For the winter fruit

  • 2 quince, peeled, cored and quartered
  • 2 Cox’s Orange Pippin apples, peeled, cored and quartered
  • 2 very ripe Conference pears, peeled, cored and quartered
  • 4 Agen prunes
  • handful frozen blackberries (optional)


  1. For the red wine jus, in a saucepan over a high heat, bring the red wine to the boil for 2 minutes, which will remove much of the alcohol, then add 400ml/14fl oz water and the remaining jus ingredients and bring to a gentle simmer.

  2. For the winter fruit, poach the quince in the simmering jus for around 25 minutes. Add the apples and pears and simmer for 4 minutes.
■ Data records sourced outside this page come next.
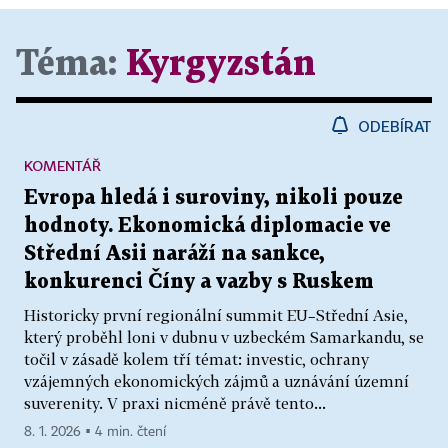
Téma:
Kyrgyzstán
ODEBÍRAT
KOMENTÁŘ
Evropa hledá i suroviny, nikoli pouze
hodnoty. Ekonomická diplomacie ve
Střední Asii naráží na sankce,
konkurenci Číny a vazby s Ruskem
Historicky první regionální summit EU–Střední Asie,
který proběhl loni v dubnu v uzbeckém Samarkandu, se
točil v zásadě kolem tří témat: investic, ochrany
vzájemných ekonomických zájmů a uznávání územní
suverenity. V praxi nicméně právě tento...
8. 1. 2026 ▪ 4 min. čtení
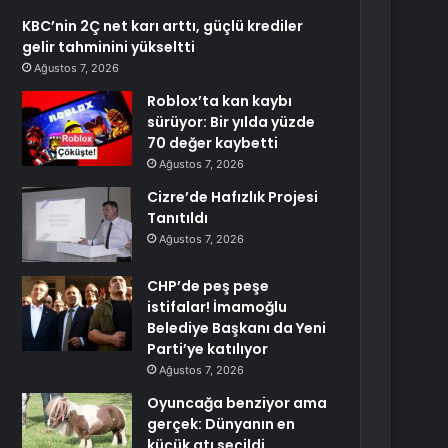
KBC’nin 2Ç net karı arttı, güçlü krediler
gelir tahminini yükseltti
Ağustos 7, 2026
Roblox’ta kan kaybı
sürüyor: Bir yılda yüzde
70 değer kaybetti
Ağustos 7, 2026
Cizre’de Hafızlık Projesi
Tanıtıldı
Ağustos 7, 2026
CHP’de peş peşe
istifalar! İmamoğlu
Belediye Başkanı da Yeni
Parti’ye katılıyor
Ağustos 7, 2026
Oyuncağa benziyor ama
gerçek: Dünyanın en
küçük atı seçildi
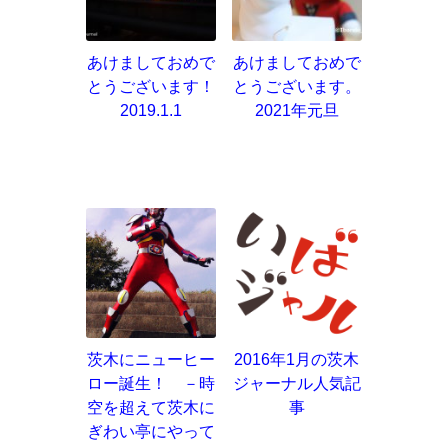
あけましておめで
あけましておめで
とうございます！
とうございます。
2019.1.1
2021年元旦
茨木にニューヒー
2016年1月の茨木
ロー誕生！ －時
ジャーナル人気記
空を超えて茨木に
事
ぎわい亭にやって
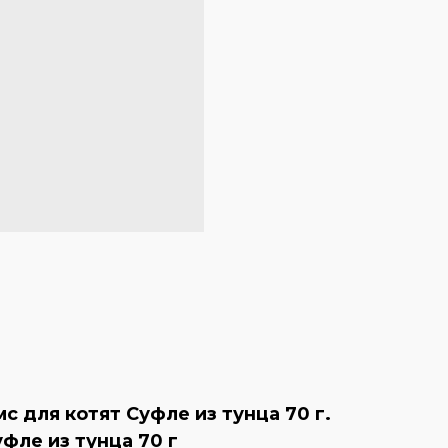
для котят Суфле из тунца 70 г.
фле из тунца 70 г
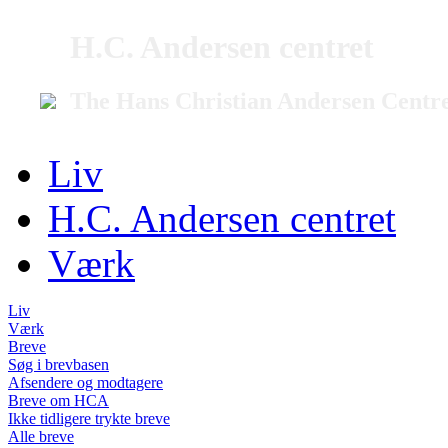
H.C. Andersen centret
The Hans Christian Andersen Centr
Liv
H.C. Andersen centret
Værk
Liv
Værk
Breve
Søg i brevbasen
Afsendere og modtagere
Breve om HCA
Ikke tidligere trykte breve
Alle breve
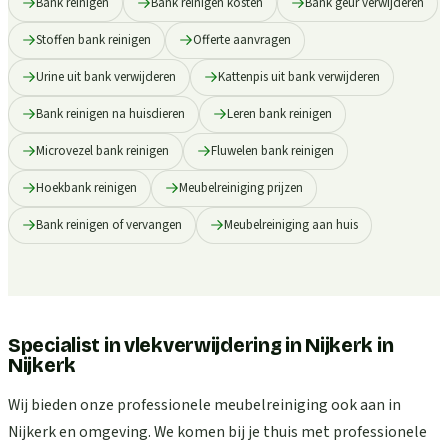
Bank reinigen
Bank reinigen kosten
Bank geur verwijderen
Stoffen bank reinigen
Offerte aanvragen
Urine uit bank verwijderen
Kattenpis uit bank verwijderen
Bank reinigen na huisdieren
Leren bank reinigen
Microvezel bank reinigen
Fluwelen bank reinigen
Hoekbank reinigen
Meubelreiniging prijzen
Bank reinigen of vervangen
Meubelreiniging aan huis
Specialist in vlekverwijdering in Nijkerk
in
Nijkerk
Wij bieden onze professionele meubelreiniging ook aan in
Nijkerk en omgeving. We komen bij je thuis met professionele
Leave to cool to room temperature before adding the prunes and blackberries (if using). Strain a third of the liquor and freeze overnight; cover and chill the remaining liquid and fruit in the fridge.

  3. To serve, scrape the frozen cooking liquor with a fork to create beautiful flakes of perfumed ice. Arrange the fruit, spices and cooking juices in a large dish or divide between four bowls. At the last moment, put a spoonful of the delicate flakes of spiced wine granita on top of your dessert. You could alternatively serve the granita in small cups from the freezer as a little pre-dessert.

Recipe Tips

Tip 1: I normally use vanilla purée, but here I want the vanilla to diffuse its flavour slowly so as to penetrate the quince, and the most effective means of achieving this is to use a pod.

Tip 2: My general rule about wine when cooking is not to use an expensive bottle. Look for a deep, rich-coloured Cabernet Sauvignon or Merlot. Pinot Noir is too light.

Tip 3: It is important that the liquid does not boil while poaching the fruits, as the intensity of the heat will damage their delicate flesh.